Эстетика «скурильности» предполагает новую философию искусства: новую по отношению к «Миру искусства» 1902 года, хотя и восходящую к изначальным ценностям кружковой культуры Петербурга (только здесь и находящим настоящее воплощение). Иронический интерес к «скурильному» — забавному, курьезному, восхитительно-глупому, трогательно-нелепому — предполагает последнюю пресыщенность: ситуацию, когда «настоящее» искусство (даже если оно и существует) не вызывает ничего, кроме скуки. Так появляется интерес к примитивам, но примитивам не народным, а скорее мещанским или дворянским, дилетантскому искусству какого-нибудь провинциального бидермайера; к примитивам как пространству не «наивной народной мудрости», а «глупости и пошлости», хотя это, в сущности, разные формулировки одного качества. Крепостные художники и помещики-любители в усадьбах второй половины XVIII и первой половины XIX века именно в силу их глупости и отсталости трактуются в качестве хранителей «старины», то есть своего рода «подлинных ценностей», «подлинной красоты», давно утраченных искусством профессиональным[940]. Печальный и разочарованный циник — поклонник или создатель «скурильного» искусства — сам уже не в состоянии «творить» в первоначальном смысле.
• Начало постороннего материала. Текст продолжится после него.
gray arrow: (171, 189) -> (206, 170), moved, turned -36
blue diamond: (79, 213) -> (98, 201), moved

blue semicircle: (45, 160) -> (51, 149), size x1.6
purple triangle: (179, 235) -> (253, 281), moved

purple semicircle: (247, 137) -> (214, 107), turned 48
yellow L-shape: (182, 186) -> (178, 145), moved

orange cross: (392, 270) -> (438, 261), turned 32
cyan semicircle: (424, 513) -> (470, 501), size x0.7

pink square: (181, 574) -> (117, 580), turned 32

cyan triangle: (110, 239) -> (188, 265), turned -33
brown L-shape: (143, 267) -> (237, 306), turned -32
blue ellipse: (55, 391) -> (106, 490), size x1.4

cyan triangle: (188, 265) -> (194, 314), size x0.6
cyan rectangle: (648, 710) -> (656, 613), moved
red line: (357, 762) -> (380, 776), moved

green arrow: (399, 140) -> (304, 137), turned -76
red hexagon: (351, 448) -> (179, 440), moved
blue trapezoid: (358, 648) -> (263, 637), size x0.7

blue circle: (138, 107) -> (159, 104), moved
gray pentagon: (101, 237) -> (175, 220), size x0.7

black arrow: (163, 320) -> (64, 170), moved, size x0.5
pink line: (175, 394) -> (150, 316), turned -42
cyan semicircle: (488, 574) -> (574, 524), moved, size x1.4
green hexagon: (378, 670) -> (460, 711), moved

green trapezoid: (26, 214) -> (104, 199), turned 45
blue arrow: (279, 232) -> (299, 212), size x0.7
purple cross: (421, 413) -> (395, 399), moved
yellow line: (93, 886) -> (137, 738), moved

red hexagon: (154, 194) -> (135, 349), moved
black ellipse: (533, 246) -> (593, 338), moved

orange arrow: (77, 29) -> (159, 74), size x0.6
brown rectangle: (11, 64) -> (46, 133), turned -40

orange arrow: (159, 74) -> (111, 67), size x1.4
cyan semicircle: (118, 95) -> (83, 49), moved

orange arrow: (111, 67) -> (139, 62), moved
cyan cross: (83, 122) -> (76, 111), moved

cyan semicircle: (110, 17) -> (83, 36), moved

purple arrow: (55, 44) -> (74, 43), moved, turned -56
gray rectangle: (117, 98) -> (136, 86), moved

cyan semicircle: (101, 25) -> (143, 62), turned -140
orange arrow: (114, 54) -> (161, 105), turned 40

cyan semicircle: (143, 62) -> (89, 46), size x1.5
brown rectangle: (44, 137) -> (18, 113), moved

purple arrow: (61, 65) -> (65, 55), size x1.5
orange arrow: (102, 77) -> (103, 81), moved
Поэтому творчество становится достоянием жизнерадостного и предприимчивого дурака, не ведающего сомнений. И нужно не смеяться над ним, а сказать ему спасибо, потому что он сохраняет искусство — его чистую душу — в неприкосновенности. Потому что изобразительное искусство — достояние детства человечества; оно не терпит рефлексии и власти методологии. Оно должно быть — как поэзия по Пушкину — «прости господи, глуповато». И может быть, ребенок и дурак (какой-нибудь провинциальный помещик-дилетант) стоят к нему ближе всего.
Идеология «скурильности» не может быть полностью выражена на уровне сюжетов (хотя может в них присутствовать). Поэтому она порождает специфическую стилистическую иронию — совершенно новый для русского искусства феномен. Чтобы показать провинциальность русского искусства, нужен специально культивируемый стиль крепостных художников и дилетантов XVIII и первой половины XIX века — с их наивной повествовательностью, старательностью работы, в том числе тщательностью проработки деталей, с особой курьезной яркостью цвета. Это означает использование чужого художественного языка, присвоение чужой личности, создание своеобразной «промежуточной инстанции» — лирического героя, фиктивного автора, от имени которого ведется повествование; двойного контекста, без понимания которого сложно оценить замысел[941]. И это не ироническая (и тем более критическая) дистанция автора по отношению к лирическому герою, нет — это искренняя любовь; понимание очарования глупости — восхитительных розовых облаков на еще более восхитительном зеленом небе.
Ритуальность как основа сюжетов показывает близость нового (иронического) эстетского искусства к трактовке русской жизни XVII века у Рябушкина. Понимание особого церемониального характера публичного существования в данном контексте очень важно: эстеты как раз и ценят прошлое за чинность и неторопливость. Это ощущается как воплощение эстетизации жизни, подчинения ее законам красоты, а это, конечно, ироническая — а иногда и не вполне ироническая — мечта любого эстета.